About 80 percent of ZF’s 50,000 German employees have had their working hours cut because of the pandemic. The company warned it will make large losses and credit-rating agencies have downgraded its debt to junk.
ZF has joined the ranks of so-called “fallen angels,” which have lost their investment-grade status. Its bonds lost more than a quarter of their value at one point but have rebounded following aggressive market interventions by central banks.
Panic over?
So, is this just another tale of a debt-enamored company getting a coronavirus comeuppance? Maybe not. In at least a couple of respects ZF is pretty unique.

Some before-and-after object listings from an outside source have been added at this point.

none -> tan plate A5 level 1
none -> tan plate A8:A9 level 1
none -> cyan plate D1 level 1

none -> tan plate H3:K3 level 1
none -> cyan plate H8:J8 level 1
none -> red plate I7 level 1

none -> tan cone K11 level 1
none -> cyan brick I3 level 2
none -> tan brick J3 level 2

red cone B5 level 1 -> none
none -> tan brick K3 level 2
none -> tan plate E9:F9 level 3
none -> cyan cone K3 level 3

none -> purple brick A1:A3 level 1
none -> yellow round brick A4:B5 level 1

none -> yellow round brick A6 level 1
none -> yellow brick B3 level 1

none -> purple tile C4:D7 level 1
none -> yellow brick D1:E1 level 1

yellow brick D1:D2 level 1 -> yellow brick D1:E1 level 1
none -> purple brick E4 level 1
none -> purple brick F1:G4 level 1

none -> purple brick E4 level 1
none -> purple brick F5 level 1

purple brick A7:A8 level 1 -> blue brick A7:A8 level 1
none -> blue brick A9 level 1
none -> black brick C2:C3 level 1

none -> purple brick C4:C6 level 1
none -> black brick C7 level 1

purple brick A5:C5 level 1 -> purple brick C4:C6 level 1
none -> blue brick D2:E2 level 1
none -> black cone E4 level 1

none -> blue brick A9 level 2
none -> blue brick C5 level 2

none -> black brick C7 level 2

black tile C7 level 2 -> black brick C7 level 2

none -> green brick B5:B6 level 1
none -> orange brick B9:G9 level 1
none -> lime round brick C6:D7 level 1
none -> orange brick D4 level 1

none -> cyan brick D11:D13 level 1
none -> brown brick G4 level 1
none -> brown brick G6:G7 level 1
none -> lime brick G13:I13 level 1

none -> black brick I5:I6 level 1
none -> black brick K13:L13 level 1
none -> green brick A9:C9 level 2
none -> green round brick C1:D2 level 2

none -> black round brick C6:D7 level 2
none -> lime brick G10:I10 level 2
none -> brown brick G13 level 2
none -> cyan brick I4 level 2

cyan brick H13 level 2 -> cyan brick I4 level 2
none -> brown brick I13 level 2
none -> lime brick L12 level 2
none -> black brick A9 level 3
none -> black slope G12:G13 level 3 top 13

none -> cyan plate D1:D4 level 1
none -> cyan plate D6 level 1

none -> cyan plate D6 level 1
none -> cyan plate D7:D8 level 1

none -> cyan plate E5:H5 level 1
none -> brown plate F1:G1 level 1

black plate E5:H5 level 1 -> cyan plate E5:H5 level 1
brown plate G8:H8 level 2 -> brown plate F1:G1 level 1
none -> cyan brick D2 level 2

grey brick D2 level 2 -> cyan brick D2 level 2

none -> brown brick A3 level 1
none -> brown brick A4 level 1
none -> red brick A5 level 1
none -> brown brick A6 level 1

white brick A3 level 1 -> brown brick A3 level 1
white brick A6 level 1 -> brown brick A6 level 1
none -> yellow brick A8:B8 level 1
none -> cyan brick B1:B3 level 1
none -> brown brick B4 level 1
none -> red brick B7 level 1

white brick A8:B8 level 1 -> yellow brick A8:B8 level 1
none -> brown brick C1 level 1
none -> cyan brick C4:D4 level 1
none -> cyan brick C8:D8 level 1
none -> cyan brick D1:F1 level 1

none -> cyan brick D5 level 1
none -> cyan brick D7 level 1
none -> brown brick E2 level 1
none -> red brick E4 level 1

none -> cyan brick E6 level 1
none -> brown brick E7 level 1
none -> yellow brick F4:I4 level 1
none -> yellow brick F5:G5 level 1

About 94 percent of the company’s shares are controlled by the Zeppelin Foundation, a legacy of the airship inventor that is overseen today by the German city of Friedrichshafen — population 60,000.
The cost cuts are a blow to the town, situated on the shores of the idyllic Lake Constance. Dividends from ZF helped pay for its hospital, university and preschools. The town’s mayor, Andreas Brand, sits on the company’s supervisory board and is pretty influential. Stefan Sommer, the architect of ZF’s debt-funded expansion, stood down as CEO in 2017 after clashing with the more cautious Brand.
ZF’s borrowings are pretty esoteric too. It has regular bonds but it’s also a prolific user of Schuldschein finance, a form of debt — not quite a loan and not quite a bond — that’s popular with Germany’s “Mittelstand” of small- and medium-sized companies.
Lately this financing model has spread beyond German-speaking countries, with borrowers attracted by the limited disclosure requirements.
Schuldschein debt can cause complications, though, if a company gets into difficulty. The permission of each borrower (rather than a simple majority) is required to restructure the debt.
No wonder ZF is so keen to keep its creditors at arm’s length. Last month it amended a key lending agreement, which will allow its net borrowings to widen to as much as 5.5 times Ebitda (a measure of cash earnings) in the next 12 months.
The company is not in any immediate danger because it has about 10 billion euros of cash, cash equivalents and credit facilities, and there are no major borrowings that need refinancing soon. Still, its leverage is heading higher than its owners and lenders would like.
JPMorgan Chase & Co. advised ZF on its Wabco takeover and helped furnish it with a larger overdraft facility.
A decade ago, JPMorgan advised Continental on how to defend itself against Schaeffler’s approach. It knows all about the pitfalls of doing a big deal at the top of the market.